**Activity**
Copy out word for word the lines of the data below, from the line with "다양한 협업 통해 메로" up to and including the line with "예스24와 함께 도서 관련 굿즈 선보였고, 2021".

**Data for processing**
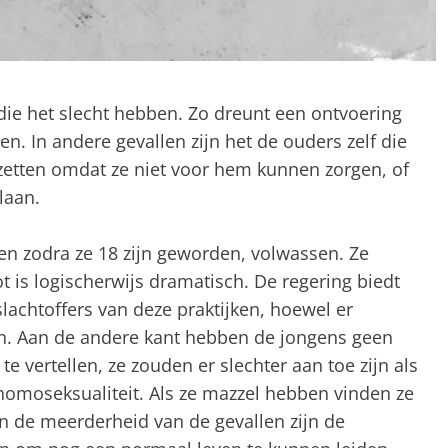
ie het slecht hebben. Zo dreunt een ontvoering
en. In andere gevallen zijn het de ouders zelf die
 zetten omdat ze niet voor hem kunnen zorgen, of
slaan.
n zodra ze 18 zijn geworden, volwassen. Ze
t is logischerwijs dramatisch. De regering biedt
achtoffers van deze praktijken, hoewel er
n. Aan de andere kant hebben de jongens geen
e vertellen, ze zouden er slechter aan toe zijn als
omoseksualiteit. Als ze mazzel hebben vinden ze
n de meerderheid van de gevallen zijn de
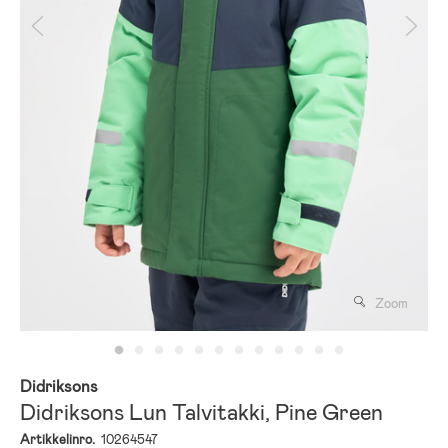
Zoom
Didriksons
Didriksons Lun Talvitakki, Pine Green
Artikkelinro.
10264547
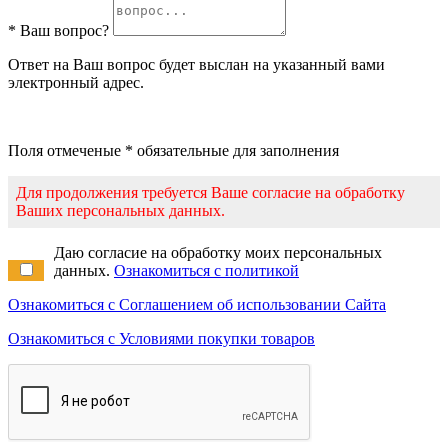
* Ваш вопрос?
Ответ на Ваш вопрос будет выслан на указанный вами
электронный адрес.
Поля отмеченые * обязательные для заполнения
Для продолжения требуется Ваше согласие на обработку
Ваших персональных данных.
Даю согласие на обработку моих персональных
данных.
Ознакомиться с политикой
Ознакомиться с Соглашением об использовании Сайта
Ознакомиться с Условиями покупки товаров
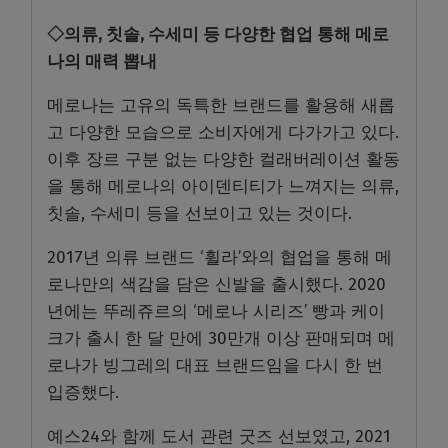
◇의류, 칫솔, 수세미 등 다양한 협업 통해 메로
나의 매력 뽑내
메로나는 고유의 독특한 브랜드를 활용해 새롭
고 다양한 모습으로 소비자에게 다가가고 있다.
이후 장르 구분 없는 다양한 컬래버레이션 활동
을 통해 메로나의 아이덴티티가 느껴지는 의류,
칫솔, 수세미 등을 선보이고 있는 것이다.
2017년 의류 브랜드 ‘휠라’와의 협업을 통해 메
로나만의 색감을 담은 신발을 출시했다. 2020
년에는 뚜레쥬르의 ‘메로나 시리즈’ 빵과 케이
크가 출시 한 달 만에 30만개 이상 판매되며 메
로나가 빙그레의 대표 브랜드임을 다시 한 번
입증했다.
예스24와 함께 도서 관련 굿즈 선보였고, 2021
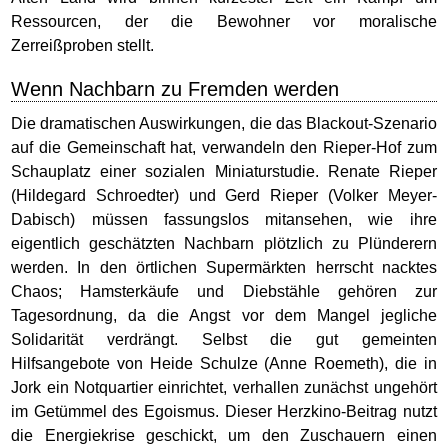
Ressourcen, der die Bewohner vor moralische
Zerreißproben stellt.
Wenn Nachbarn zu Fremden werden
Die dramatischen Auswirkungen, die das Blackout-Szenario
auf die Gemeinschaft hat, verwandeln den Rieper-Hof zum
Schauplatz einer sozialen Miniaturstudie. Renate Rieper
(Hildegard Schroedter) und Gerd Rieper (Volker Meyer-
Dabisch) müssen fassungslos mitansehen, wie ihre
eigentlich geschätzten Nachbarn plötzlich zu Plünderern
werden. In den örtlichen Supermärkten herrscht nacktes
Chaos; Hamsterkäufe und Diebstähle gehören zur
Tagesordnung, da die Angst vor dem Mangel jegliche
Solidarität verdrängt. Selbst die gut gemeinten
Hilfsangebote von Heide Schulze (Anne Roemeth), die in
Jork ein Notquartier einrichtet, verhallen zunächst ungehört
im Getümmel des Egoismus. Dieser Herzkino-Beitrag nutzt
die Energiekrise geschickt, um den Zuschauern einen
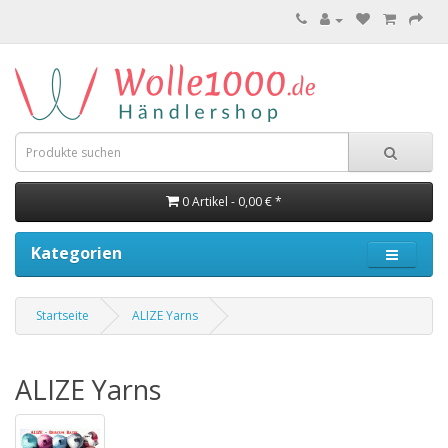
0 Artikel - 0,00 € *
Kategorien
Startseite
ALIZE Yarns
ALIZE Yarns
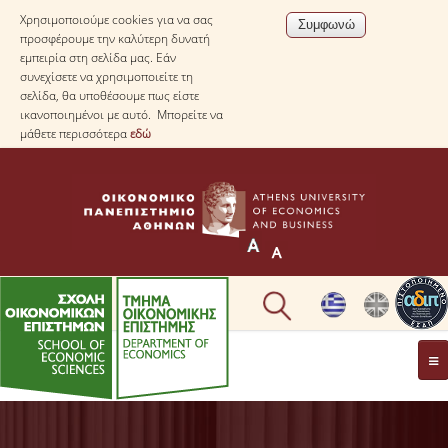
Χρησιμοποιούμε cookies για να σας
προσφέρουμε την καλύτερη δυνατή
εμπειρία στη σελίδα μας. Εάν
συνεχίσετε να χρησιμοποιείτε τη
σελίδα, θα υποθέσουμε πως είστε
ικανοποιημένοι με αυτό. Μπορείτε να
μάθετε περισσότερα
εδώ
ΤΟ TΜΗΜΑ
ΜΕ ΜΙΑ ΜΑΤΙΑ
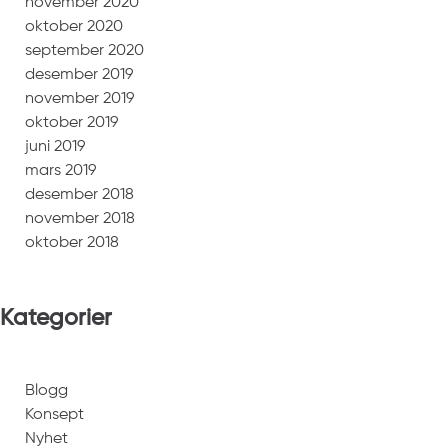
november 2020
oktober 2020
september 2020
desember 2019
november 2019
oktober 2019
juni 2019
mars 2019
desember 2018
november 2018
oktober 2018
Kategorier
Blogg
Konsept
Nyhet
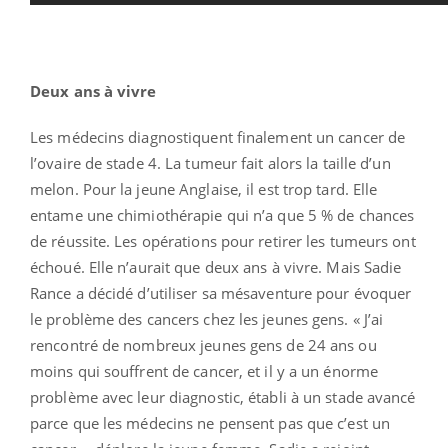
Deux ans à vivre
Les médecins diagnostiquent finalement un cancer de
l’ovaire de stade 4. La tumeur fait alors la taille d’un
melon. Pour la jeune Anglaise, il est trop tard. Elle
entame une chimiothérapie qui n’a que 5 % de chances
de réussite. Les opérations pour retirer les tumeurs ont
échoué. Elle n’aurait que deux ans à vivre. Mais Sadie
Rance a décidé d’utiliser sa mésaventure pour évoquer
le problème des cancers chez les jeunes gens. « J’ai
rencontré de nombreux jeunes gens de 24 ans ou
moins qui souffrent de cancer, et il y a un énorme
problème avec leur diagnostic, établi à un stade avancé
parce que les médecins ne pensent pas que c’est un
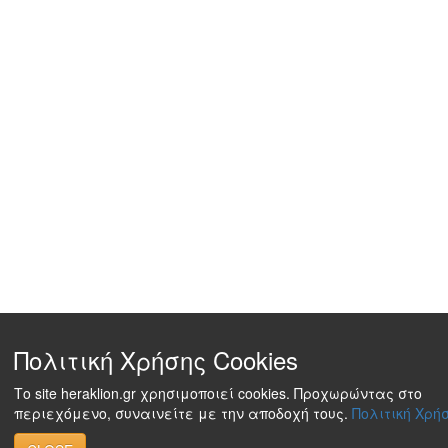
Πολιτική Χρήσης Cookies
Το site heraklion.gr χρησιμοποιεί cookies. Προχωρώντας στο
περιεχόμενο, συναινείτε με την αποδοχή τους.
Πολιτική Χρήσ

**Expected answer**
◇의류, 칫솔, 수세미 등 다양한 협업 통해 메로
나의 매력 뽑내
메로나는 고유의 독특한 브랜드를 활용해 새롭
고 다양한 모습으로 소비자에게 다가가고 있다.
이후 장르 구분 없는 다양한 컬래버레이션 활동
을 통해 메로나의 아이덴티티가 느껴지는 의류,
칫솔, 수세미 등을 선보이고 있는 것이다.
2017년 의류 브랜드 ‘휠라’와의 협업을 통해 메
로나만의 색감을 담은 신발을 출시했다. 2020
년에는 뚜레쥬르의 ‘메로나 시리즈’ 빵과 케이
크가 출시 한 달 만에 30만개 이상 판매되며 메
로나가 빙그레의 대표 브랜드임을 다시 한 번
입증했다.
예스24와 함께 도서 관련 굿즈 선보였고, 2021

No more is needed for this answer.